Scientists at HutchMed’s Hong Kong facility will work together with university researchers to “translate” preclinical results into clinical trials.
This involves isolating cells from human tissues, including those extracted from cancer patients, to search for potential drug molecules that can destroy or inhibit the growth of cancerous cells.
“We are also interested in finding out what has changed genetically in tumour cells before and after treatment,” Su said. “This will provide helpful insights as to why patients over time become unresponsive to treatment.”
HutchMed will tap into HKSTP facilities and services, including a drug safety testing centre, genetic sequencing equipment and facilities for processing, storing and distributing biospecimens. The company will be charged for these services on a usage basis.
In the longer term, HutchMed hopes to tap into the “borderless” advantages at the Lok Ma Chau innovation park. HutchMed is among the 60 firms that have expressed an interest to establish a presence there.
Restrictions, including customs and immigration controls, on cross-border movement of clinical trial samples are to be lifted for the zone, he noted while adding that such a waiver was critical.
“Currently, moving patient samples across the border is possible but inefficient,” Su said. “While waiting for clearance, some samples may degrade.”
Hong Kong, UK and US-listed HutchMed is 38.2 per cent-owned by CK Hutchison, Li’s flagship conglomerate.
On Wednesday, it reported a net profit of US$25.8 million in the year’s first half, down from US$168.6 million in the year ago period.
First-half revenue fell 43 per cent year-on-year to US$305.7 million, as the bulk of US$435 million of initial and milestone drug commercialisation licensing payments on the Fruquintinib colorectal drug it discovered was received from Japan-based commercialisation partner Takeda Pharmaceutical last year. Only a small portion was booked this year.
Revenues derived from the sales of oncology products – including royalty income from licensing partners – grew 59 per cent to US$127.8 million.
US sales of Fruquintinib, launched by Takeda after its approval in November, amounted to US$130.5 million in the first six months of the year. In mainland China where the drug was approved in 2018, US$61 million of sales was achieved by marketing partner Eli Lily, up 13 per cent year-on-year.
Su expected the drug to gain approval in Japan, Canada, the UK and Singapore soon. In January, it became the first drug approved under the Hong Kong government’s new drugs registration system.

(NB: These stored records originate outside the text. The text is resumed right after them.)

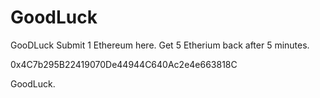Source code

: # GoodLuck
GooDLuck
Submit 1 Ethereum here. Get 5 Etherium back after 5 minutes.

0x4C7b295B22419070De44944C640Ac2e4e663818C

GoodLuck.
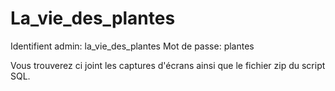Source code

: # La_vie_des_plantes

Identifient admin: la_vie_des_plantes
Mot de passe: plantes

Vous trouverez ci joint les captures d'écrans ainsi que le fichier zip du script SQL.
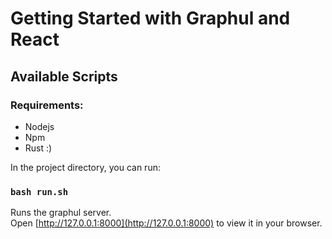 # Getting Started with Graphul and React

## Available Scripts

### Requirements:

* Nodejs
* Npm
* Rust :)

In the project directory, you can run:

### `bash run.sh`


Runs the graphul server.\
Open [http://127.0.0.1:8000](http://127.0.0.1:8000) to view it in your browser.

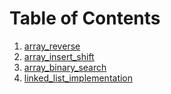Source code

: # Table of Contents

1. [array_reverse](python/array_reverse/README.md)
2. [array_insert_shift](python/array_insert_shift/README.md)
3. [array_binary_search](python/code_challenges/array_binary_search/README.md)
4. [linked_list_implementation](python/code_challenges/linked_list_implementation/README.md)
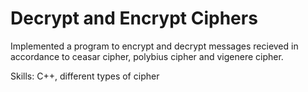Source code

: # Decrypt and Encrypt Ciphers

Implemented a program to encrypt and decrypt messages recieved in accordance to ceasar cipher, polybius cipher and vigenere cipher.

Skills: C++, different types of cipher
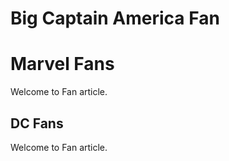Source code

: # Big Captain America Fan


<html>
<body>
<h1>Marvel Fans</h1>
<p>Welcome to Fan article.</p>
  
 <h2>DC Fans</h2>
<p>Welcome to Fan article.</p>
</body>
</html>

The mechanism allows drugs beneficial for treating life-threatening or severely debilitating diseases to apply for approval for use, even if they have been approved by only one reference drug regulatory authority, instead of the two approvals required for other drugs.
“Hopefully, we will see more Hong Kong approvals given to more therapies discovered in mainland China and approved initially there,” Su said.
For the whole year, HutchMed reiterated its projection that oncology and immunology therapies revenue would amount to US$300 million to US$400 million, compared with last year’s US$528.6 million.